Task to complete: From the passage on English drinking songs, set down word for word the part that begins at the words "It became popular" and stops after "without the rowdiness.".
:: Passage provided
It has been sung in English pubs for at least three centuries. Cecil Sharp collected it in the early 20th century as part of his English folk song surveys, and it appears in multiple regional variants across the Midlands, West Country and East Anglia.

Best for: Group sing-alongs where audience participation is the point.

3. Drink to Me Only with Thine Eyes

Based on a poem by Ben Jonson from 1616, this song sits at the more refined end of the tradition. Jonson's lyrics draw on an ancient Greek source - a letter from Philostratus - but the melody used today dates from the early 19th century. The result is a gentle, romantic drinking song with literary credentials that most pub songs cannot claim.

It became popular across drawing rooms and parlours as well as taverns, which explains its survival as a singable standard rather than a folk specialist's favourite. The tune is one of the most recognisable in English song.

Best for: Weddings, formal dinners, events where the old English drinking song tradition needs to be introduced without the rowdiness.

4. Good Ale for My Money

A 17th-century broadside ballad and one of the most direct celebrations of ale in the tradition. The song makes no apologies for its subject: good ale is worth paying for, good company is worth celebrating, and the alehouse is the best place on earth. Broadside ballads like this one were a staple of English drinking culture, with alehouse-keepers pasting them up on the walls to attract drinkers, and Good Ale for My Money was among the most commonly displayed.

The song exists in several variants, and its plainspoken enthusiasm has made it a touchstone for folk historians studying 17th-century English drinking culture.

Best for: Historical folk events, themed pub nights, anyone who wants a song that makes no pretence about what it is.

5. Come, Landlord, Fill the Flowing Bowl

A round song - meaning it was designed to be sung by a group, with each voice entering at staggered intervals - Come, Landlord, Fill the Flowing Bowl dates from at least the 17th century and possibly earlier. The lyrics celebrate wine, ale and company, dismissing the man who drinks alone as a poor soul missing the point entirely.

Round songs were popular in English alehouses because they required no accompaniment, rewarded singers who could hold their part despite the noise around them, and got louder as more voices joined in. This one has held its place in the repertoire because the melody is strong enough to survive even enthusiastic amateur performance.

Best for: Group vocal events, folk sessions, casual gatherings where everyone knows at least one part.

6. The Derby Ram

A comic tall tale song about an impossibly large ram from Derbyshire, The Derby Ram has been sung in English alehouses for centuries despite having only a loose connection to the genre's formal conventions. Cecil Sharp collected it from English rural singers, and A.L. Lloyd recorded it as part of his English Drinking Songs album.

With each verse, the ram grows larger, its anatomical details more outrageous, and the audience more delighted. It is the kind of song that improves with alcohol and a receptive crowd.

Best for: Lighter entertainment sets, folk nights, events where a laugh is the goal.

7. Maggie May

A sailor's lament about a Liverpool prostitute who robbed him blind, Maggie May carries the grit of the working waterfront rather than the warmth of the alehouse. The song dates from at least the 1830s and was a standard in the repertoire of English and Irish seamen. Rod Stewart's 1971 recording shares only a title; the folk original is a different beast entirely.

A.L. Lloyd included it on his English Drinking Songs recording, and it remains popular at maritime folk festivals and events with a connection to seafaring history.
::::
:: Study material
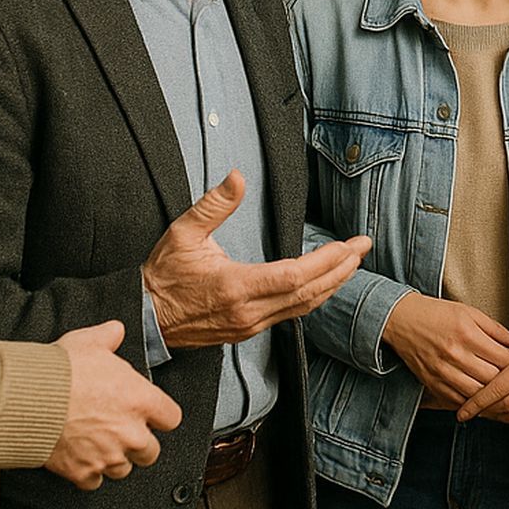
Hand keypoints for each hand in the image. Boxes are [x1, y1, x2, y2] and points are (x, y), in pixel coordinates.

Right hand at [45, 320, 182, 489]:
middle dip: (139, 443)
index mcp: (141, 401)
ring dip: (114, 459)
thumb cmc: (63, 372)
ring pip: (123, 470)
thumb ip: (111, 336)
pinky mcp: (83, 473)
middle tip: (123, 431)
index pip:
::::
Exercise result:
It became popular across drawing rooms and parlours as well as taverns, which explains its survival as a singable standard rather than a folk specialist's favourite. The tune is one of the most recognisable in English song.

Best for: Weddings, formal dinners, events where the old English drinking song tradition needs to be introduced without the rowdiness.